Crítica, Barcelona, 1997, capítulo 3).
No podemos, los
occidentales, dejar tampoco de lado a las multitudes islámicas que conciben un
Dios único, porque su concepción de un ser divino es más lógica y simple, sin
esas complicaciones racionales que implica la aceptación de tres personas
divinas y un solo dios y, entrometido entre ellas un Satanás que les hace burla
a los tres con sus travesuras, a veces macabras, y la “vida imposible”, pues
siendo tres estos dioses (aunque los teólogos insistan en que son tres personas
y un sólo dios) podrían aniquilarlo de un solo “manotazo”, para que dejara en
paz a todos los devotos.
Pero bueno, dejando aparte
todas estas cuestiones infantiles, se hace necesario reconocer que las
teologías, “habidas y por haber”, han sido inspiradas por motivos existenciales
muy fuertes, frente a las penurias de esta vida, y la muerte.
En un intento de
racionalizar la existencia del mundo y la vida, ¿qué mejor recurso que apelar a
la invención de un ser o seres superiores al hombre, pobre gusano que se
arrastra y debate entre el bien y el mal sin saber, en este último caso, de
dónde vienen las bofetadas?
El desvalido ser racional
que nace en este mundo necesita protección, pero al no hallarla en el ámbito
exterior a su mente, apela a su imaginación para crear seres fabulosos y así
nacen los dioses protectores como refugios ante las tribulaciones, y también los
dioses malos para explicar el mal en el mundo, y a estos hay que aplacarlos. De
ahí tantos sacrificios de animales y seres humanos por otros seres humanos
cuando se cree que esos dioses están ofendidos o enojados. La antropología y la
historia, hablan mucho de estas cosas. Basta con acudir a los innúmeros tratados
sobre culturas primitivas como la azteca, maya, chibcha, incaica, araucana
(mapuche), etc. de América, como del Asia milenaria, África, Oceanía y otros
ámbitos del Orbe.
Todos los actos humanos,
buenos y malos, tienen su explicación en el mundo de la teología, en el folclore
de todos los pueblos y en la mismísima civilización global de nuestros tiempos.

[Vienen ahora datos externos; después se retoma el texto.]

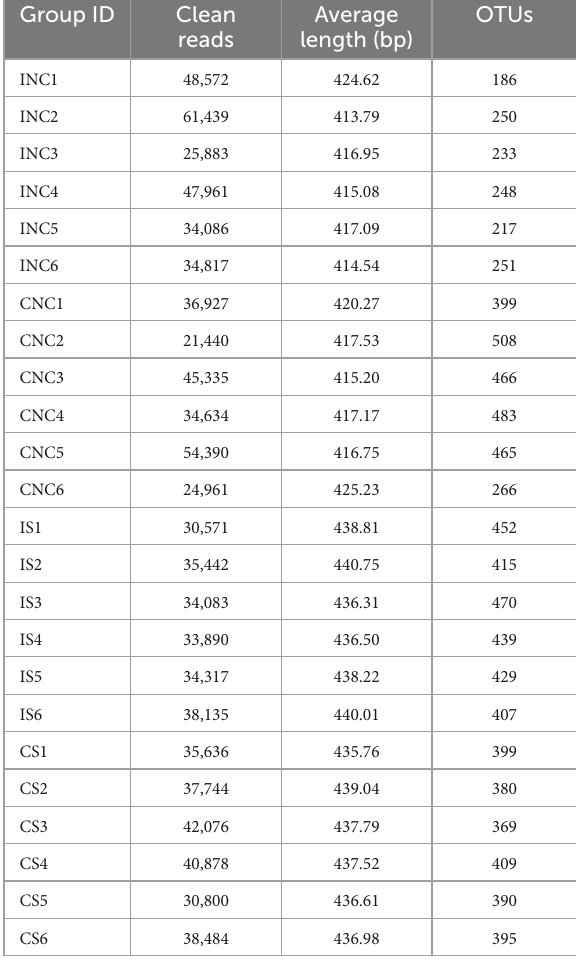
FIGURE2 Effects of 0.2% sodium butyrate on the relative mRNA expressions of the ileal barrier functional gene. Bate-actin was used as an internal standard for normalization. Values are means ± SEM for three independent biological and technical replications, n = 6. * P < 0.05. CLDN1, claudin-1; MUC1, mucin-1; OCLD, occludin; ITGB1, β 1 integrin; COL, collagen; PKC, protein kinase C.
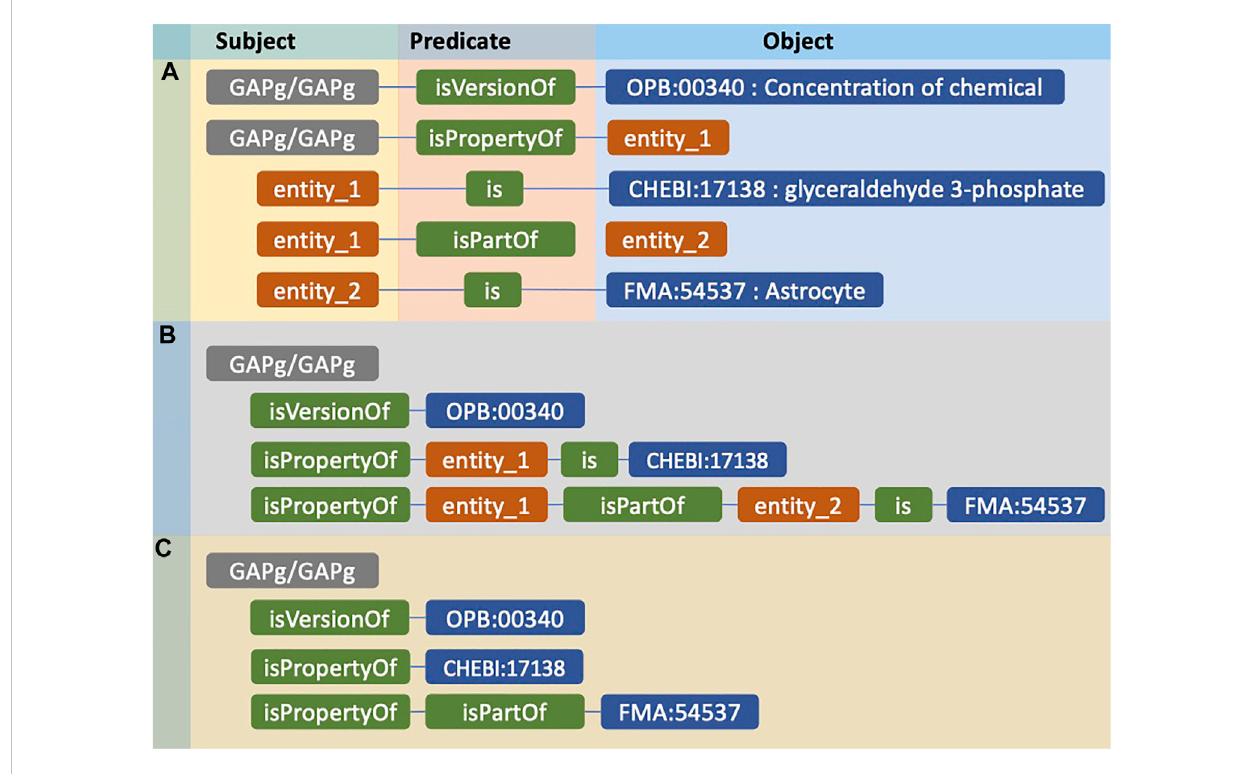
FIGURE 1 The example of an entity compositely annotated using RDF and its representation for further conversion to embedding. (A) The composite annotation of GAPg / GAPg entity by three ontology classes. (B) Paths consist of predicates connecting the entity to ontology classes. (C) The representation of the entity before converted to entity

Las teologías cantan claro diciendo así: existen el bien y el mal, y el motivo
existencial por excelencia, es para el hombre esquivar el mal y bregar por el
bien; Ormuz versus Ahrimán de la zoroastriana (de Zoroastro)
religión de la antigua Persia, cuyos habitantes seguramente también se
preocupaban por conocer de dónde venía el bien y de dónde salían las “bofetadas”
del mal. Entonces Zarathustra, fundador del mazdeísmo, solucionó el problema
diciendo sabiamente: existen dos dioses, uno bueno Ormuz, y otro malo Ahrimán, y
por eso hay bien y mal, y punto. (De esta “brillante” explicación, se pudieron
haber copiado los antiguos hebreos, con Moisés a la cabeza, para crear a su
bonachón Yahvé y a un maligno Lucifer, según mi humilde teoría).
Uno de los motivos
existenciales, el sentido de la vida, es entonces, ya en el terreno universal,
hacer el bien enfrentando al mal. Unos, los ateos como yo, lo hacen por
desinterés puro, por santa buena voluntad, por amor al prójimo, sin pretender
recompensa alguna. Los creyentes, muchos de ellos, para obtener un premio; algún
Paraíso celestial; otros lo hicieron para gozar con las Walkirias en el Paraíso
del Walhala.
Todo es cuestión de gustos
o de ética.
Corolario: no
es necesario ser creyente para hacer el bien por temor o por interés de obtener
un premio: la vida eterna. El no creyente puede tener más méritos por ayudar al
prójimo porque no espera recompensa alguna post mortem, ¡Amén!